== What to work on ==
Only one number is wanted here: how many lines of the data hold "bisa".

== Records for processing ==

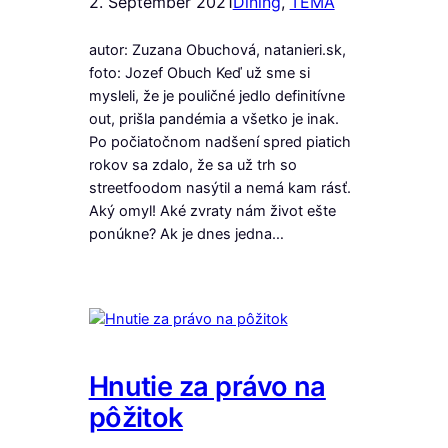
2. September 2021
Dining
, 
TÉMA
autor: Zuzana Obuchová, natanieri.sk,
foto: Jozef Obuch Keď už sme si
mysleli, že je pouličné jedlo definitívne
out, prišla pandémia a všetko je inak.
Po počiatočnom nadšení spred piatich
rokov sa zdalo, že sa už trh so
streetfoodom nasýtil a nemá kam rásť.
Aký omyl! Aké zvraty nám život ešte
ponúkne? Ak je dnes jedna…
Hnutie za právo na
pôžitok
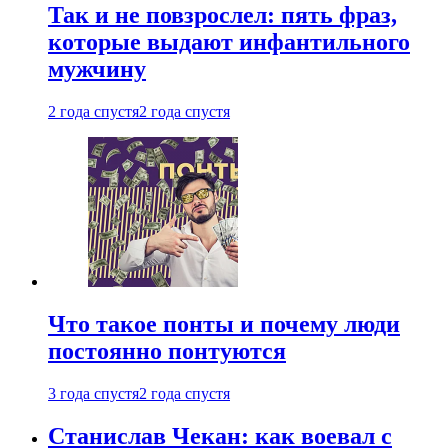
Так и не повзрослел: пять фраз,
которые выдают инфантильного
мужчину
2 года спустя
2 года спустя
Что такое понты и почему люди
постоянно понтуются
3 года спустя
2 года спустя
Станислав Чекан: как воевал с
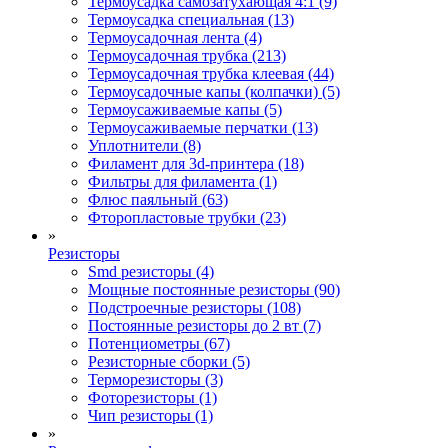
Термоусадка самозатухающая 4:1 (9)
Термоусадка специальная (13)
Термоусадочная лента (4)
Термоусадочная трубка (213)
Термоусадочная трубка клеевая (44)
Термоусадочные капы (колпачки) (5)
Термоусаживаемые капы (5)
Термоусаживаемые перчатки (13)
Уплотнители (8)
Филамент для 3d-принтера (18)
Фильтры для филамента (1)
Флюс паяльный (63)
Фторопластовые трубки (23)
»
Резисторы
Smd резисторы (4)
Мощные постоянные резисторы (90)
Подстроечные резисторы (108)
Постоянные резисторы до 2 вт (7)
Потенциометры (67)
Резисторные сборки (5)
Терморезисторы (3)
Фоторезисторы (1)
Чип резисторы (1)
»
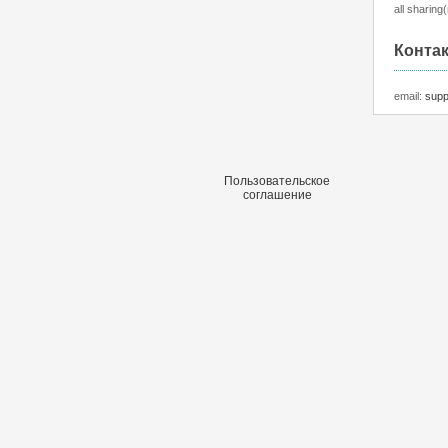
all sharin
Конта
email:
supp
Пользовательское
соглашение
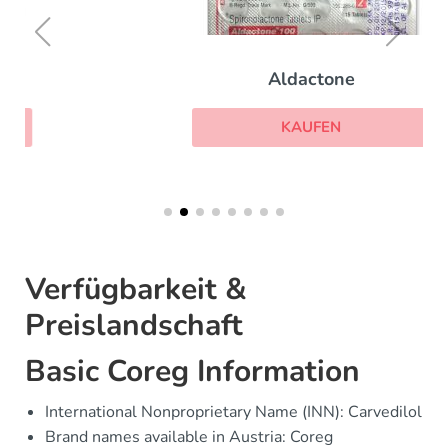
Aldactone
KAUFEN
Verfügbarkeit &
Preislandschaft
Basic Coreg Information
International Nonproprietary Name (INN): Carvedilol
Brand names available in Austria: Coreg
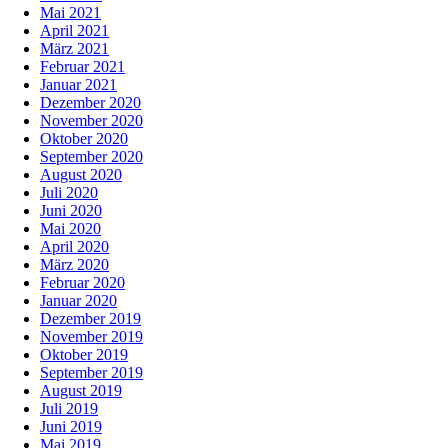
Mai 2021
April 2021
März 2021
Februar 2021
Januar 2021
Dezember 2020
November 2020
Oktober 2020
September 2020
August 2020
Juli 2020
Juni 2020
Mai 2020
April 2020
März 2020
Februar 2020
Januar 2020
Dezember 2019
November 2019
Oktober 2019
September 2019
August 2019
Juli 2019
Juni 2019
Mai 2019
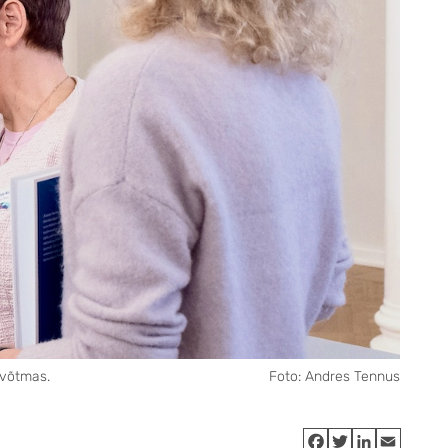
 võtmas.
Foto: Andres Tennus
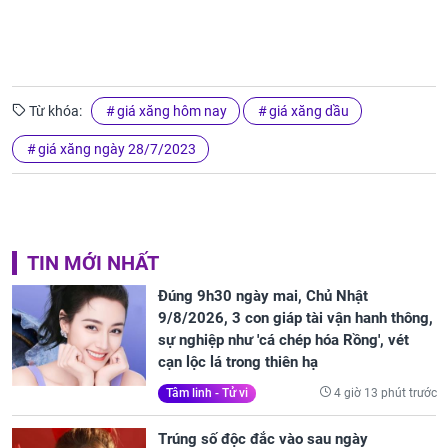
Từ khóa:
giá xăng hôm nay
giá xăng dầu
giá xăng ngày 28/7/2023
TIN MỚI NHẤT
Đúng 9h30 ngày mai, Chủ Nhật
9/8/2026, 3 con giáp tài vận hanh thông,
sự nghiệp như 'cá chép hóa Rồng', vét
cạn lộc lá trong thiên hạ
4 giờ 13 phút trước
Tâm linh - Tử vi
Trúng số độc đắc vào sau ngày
* * *
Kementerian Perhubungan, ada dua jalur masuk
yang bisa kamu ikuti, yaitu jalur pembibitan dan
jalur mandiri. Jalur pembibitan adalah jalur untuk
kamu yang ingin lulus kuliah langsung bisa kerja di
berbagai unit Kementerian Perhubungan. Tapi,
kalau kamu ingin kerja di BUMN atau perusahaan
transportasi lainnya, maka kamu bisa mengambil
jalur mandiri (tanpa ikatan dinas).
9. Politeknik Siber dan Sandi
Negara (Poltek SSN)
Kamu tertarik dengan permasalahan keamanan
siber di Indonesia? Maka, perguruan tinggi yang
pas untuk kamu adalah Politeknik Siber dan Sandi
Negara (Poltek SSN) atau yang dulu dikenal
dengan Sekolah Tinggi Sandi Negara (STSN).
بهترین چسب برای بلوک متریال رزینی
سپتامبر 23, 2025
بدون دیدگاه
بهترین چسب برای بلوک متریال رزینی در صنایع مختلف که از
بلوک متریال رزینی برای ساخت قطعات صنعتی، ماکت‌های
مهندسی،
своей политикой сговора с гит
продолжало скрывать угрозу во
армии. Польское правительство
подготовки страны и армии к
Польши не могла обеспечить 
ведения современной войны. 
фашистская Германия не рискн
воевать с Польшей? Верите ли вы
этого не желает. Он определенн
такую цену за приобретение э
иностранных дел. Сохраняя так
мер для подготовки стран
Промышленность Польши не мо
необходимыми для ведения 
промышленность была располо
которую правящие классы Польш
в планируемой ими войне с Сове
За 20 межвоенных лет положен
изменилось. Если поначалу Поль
---
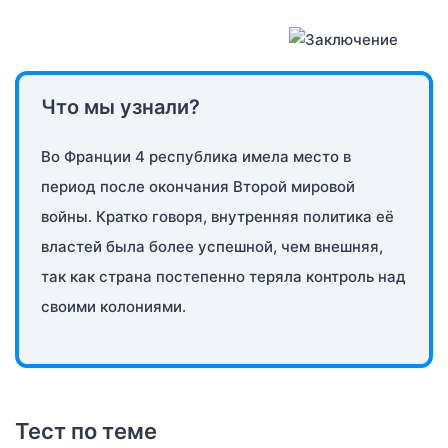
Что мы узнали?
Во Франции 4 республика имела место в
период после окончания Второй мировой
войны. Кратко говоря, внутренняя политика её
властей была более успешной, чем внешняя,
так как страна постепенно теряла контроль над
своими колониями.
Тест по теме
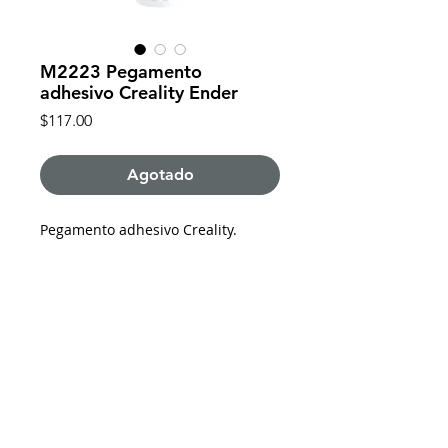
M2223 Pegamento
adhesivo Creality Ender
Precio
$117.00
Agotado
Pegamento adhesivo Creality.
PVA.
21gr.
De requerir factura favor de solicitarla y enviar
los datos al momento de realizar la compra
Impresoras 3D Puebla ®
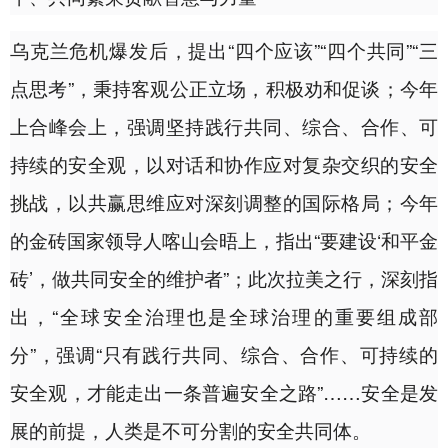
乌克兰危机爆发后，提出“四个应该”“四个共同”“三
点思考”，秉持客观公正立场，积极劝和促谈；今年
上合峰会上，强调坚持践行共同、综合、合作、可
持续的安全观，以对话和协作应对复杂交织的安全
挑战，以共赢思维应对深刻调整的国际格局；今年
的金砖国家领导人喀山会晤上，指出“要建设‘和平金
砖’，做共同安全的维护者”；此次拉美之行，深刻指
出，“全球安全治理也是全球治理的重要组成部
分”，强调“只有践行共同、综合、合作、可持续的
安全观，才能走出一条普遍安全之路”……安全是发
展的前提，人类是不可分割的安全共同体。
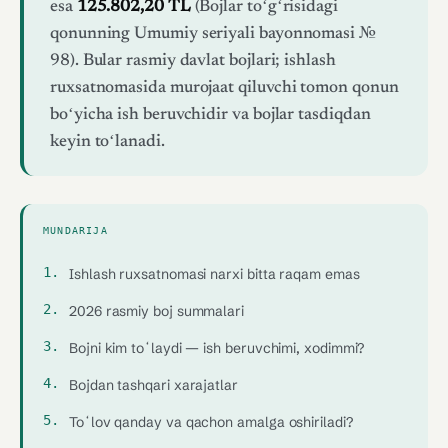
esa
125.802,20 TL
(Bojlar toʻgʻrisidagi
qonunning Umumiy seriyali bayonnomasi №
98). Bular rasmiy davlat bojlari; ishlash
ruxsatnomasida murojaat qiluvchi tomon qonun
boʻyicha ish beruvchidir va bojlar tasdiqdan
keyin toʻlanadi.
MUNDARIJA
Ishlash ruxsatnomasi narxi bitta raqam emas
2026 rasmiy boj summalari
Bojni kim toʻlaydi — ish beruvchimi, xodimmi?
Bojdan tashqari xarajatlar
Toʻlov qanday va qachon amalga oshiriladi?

== Exercise solution ==
3